● **PASSAGE SHOWN**
------------------------------------------------------------------------

Sukuk are one of the most commonly used instruments in Islamic finance.
They are also the vehicle behind some of the most dramatic growth seen in the capital markets in recent years. Government and corporate issues from both Islamic and other countries have driven the rapid growth of Sukuk.
Global sukuk demand is expected to grow from $240 billion in 2012 to $421 billion by 2016. General Electric, Goldman Sachs and the World Bank have all issued sukuk. Major financial firms like PIMCO and Fidelity are active participants in the sukuk market.
Sukuk are sometimes referred to as Islamic bonds.
They are structured to avoid the Islamic prohibition on interest. Generally speaking, this is done by paying sukuk holders with the cash flows generated by specific assets, which are put into a special-purpose vehicle, or SPV. Most sukuk are bought and sold in the over-the-counter (OTC) market, where potential yields, maturities, and risk factors affect price.

------------------------------------------------------------------------

● **TASKS AND EXERCISES**
(a) Edit the sukuk passage, rewriting everything from "They are also" down to "the sukuk market." with "World Bank" changed to "International Monetary Fund".
(b) In the sukuk passage, what is global sukuk demand expected to reach by 2016?

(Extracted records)
------------------------------------------------------------------------

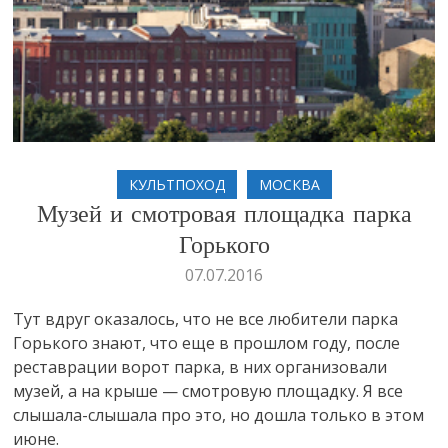
КУЛЬТПОХОД
МОСКВА
Музей и смотровая площадка парка
Горького
07.07.2016
Тут вдруг оказалось, что не все любители парка
Горького знают, что еще в прошлом году, после
реставрации ворот парка, в них организовали
музей, а на крыше — смотровую площадку. Я все
слышала-слышала про это, но дошла только в этом
июне.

------------------------------------------------------------------------

● **ANSWER LIST**
(a)
They are also the vehicle behind some of the most dramatic growth seen in the capital markets in recent years. Government and corporate issues from both Islamic and other countries have driven the rapid growth of Sukuk.
Global sukuk demand is expected to grow from $240 billion in 2012 to $421 billion by 2016. General Electric, Goldman Sachs and the International Monetary Fund have all issued sukuk. Major financial firms like PIMCO and Fidelity are active participants in the sukuk market.

(b) $421 billion